November 24, 2004, 3.27pm 254 comments » • 6,287 Views

Stories begin to acknowledge the discussions they spark

Here’s one more example of news publishers opening up to the We Media web - CNET’s News.com has started using Trackback.

For anyone who knows what a Trackback is (it took me a while to get my head around it), this is startling.

Commonly used on weblogs and invented by blog system supremos Six Apart, Trackback is a way for Web Page A (usually a blog) to tell Web Page B, “Hey, I’m talking about you over here!” Then, Web Page B can add to itself a link back to the discussion over on Web Page A, creating a virtuous circle of lovely, linked conversation across the web.

News.com’s adoption of this feature means a major news publisher is opening up its news stories to the thousands of discussions they spark off all around the net, signalling another move from the you-read-it-and-shut-up model of news distribution to something more akin to you-read-it-then-dissect-it.

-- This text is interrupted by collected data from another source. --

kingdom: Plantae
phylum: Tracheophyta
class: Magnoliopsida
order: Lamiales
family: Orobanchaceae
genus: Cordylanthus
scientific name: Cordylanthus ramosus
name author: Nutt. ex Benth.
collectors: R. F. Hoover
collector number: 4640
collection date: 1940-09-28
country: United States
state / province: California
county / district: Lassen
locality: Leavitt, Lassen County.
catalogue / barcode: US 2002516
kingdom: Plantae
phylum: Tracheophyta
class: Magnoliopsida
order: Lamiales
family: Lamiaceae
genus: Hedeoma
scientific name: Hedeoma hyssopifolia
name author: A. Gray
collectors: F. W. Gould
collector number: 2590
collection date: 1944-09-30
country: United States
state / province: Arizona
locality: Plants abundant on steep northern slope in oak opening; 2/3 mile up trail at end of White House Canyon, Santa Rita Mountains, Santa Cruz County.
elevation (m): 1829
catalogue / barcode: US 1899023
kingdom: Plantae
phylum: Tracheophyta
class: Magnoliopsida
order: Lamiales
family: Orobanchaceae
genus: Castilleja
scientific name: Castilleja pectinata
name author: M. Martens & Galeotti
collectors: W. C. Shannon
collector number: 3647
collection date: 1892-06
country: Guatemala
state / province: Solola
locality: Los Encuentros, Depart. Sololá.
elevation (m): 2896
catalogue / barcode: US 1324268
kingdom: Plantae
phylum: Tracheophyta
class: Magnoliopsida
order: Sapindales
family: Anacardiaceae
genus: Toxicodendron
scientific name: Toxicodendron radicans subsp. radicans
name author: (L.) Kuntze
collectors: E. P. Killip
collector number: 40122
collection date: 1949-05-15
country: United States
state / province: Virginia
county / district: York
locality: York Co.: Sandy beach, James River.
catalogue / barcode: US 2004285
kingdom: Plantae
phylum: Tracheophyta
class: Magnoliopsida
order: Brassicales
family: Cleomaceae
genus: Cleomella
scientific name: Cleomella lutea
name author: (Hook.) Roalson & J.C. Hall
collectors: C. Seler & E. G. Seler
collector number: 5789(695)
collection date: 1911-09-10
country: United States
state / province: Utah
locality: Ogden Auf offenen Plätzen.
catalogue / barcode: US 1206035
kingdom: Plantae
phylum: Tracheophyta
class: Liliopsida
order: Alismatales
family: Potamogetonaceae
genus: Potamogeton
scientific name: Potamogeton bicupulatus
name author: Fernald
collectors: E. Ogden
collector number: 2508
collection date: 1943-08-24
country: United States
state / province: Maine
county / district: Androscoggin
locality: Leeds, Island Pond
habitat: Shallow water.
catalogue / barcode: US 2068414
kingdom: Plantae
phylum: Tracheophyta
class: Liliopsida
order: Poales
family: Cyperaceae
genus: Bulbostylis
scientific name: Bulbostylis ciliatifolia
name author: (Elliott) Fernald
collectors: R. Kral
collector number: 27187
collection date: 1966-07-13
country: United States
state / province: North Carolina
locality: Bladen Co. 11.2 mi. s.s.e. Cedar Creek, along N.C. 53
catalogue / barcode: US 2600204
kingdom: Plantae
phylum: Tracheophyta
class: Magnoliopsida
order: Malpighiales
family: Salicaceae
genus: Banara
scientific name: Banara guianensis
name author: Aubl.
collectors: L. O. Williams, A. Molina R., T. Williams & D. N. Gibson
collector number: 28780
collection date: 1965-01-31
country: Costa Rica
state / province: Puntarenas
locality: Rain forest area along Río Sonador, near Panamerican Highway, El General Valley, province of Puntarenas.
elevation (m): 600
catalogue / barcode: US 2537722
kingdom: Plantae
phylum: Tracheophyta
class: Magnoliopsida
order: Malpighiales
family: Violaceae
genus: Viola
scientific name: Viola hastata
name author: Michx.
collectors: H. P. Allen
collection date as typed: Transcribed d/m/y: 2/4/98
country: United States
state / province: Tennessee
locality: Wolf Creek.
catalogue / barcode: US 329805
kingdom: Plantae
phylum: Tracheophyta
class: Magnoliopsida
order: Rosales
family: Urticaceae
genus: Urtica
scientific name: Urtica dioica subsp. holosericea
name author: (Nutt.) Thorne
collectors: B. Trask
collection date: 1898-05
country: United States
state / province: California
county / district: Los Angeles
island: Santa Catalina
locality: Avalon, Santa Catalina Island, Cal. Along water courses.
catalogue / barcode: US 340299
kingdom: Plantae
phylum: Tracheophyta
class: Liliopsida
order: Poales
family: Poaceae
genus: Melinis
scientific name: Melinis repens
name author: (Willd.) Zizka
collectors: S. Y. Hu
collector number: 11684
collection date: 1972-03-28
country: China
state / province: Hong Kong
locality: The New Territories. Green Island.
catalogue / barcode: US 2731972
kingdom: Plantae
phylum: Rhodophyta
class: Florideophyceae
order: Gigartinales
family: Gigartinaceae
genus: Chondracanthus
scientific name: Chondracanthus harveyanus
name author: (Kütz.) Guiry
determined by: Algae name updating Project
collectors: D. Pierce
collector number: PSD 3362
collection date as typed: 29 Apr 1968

Unlike most weblogs open to Trackbacks, News.com won’t publish snippets of reaction to its stories on the story page itself, but on a different page. Excerpts of comments posted by geeks to their own blogs about the technology news run by News.com are then included on the San Francisco- and New York-based site, together with a gracious link back to the weblogs.

For example, just by linking to this story about e-voting, News.com should, in theory, summarise the post you’re reading right now on their page and link back to it. Except I’m not at all sure my own Trackback functionality is working properly. It will be interesting geekily fascinating to see how they cope with potential abuses from afar.

What’s the point in this? Well, it contextualises the story for the reader, giving it a life of its own beyond the copy editor’s final button-press. CNET’s product development guy John Roberts pointed to the announcement, in which his team says the aim is to “help readers follow the flow of interactive content. Anyone linking to a CNET News.com story who sends the proper notification will get a link back in return.”

*Sigh* Now i’m all geeked out. Why is it always about blogs?

By way of getting Trackback-happy, Hypergene offers some opinions on this move, saying:

  • It gives editors a comfortable distance between what they publish and what the community is saying.

This is somethiing I was thinking about earlier. It really does draw a distinction between on-site and off-site community. Concerned about the legal ramifications of hosting a discussion forum attached to a story on your site? Take the discussion off your site.

  • It shows that you’re site is sincerely interested in not just doing all the talking but listening, too.
  • It’s a smart way provide a better experience for your readership while making you a better citizen of the web.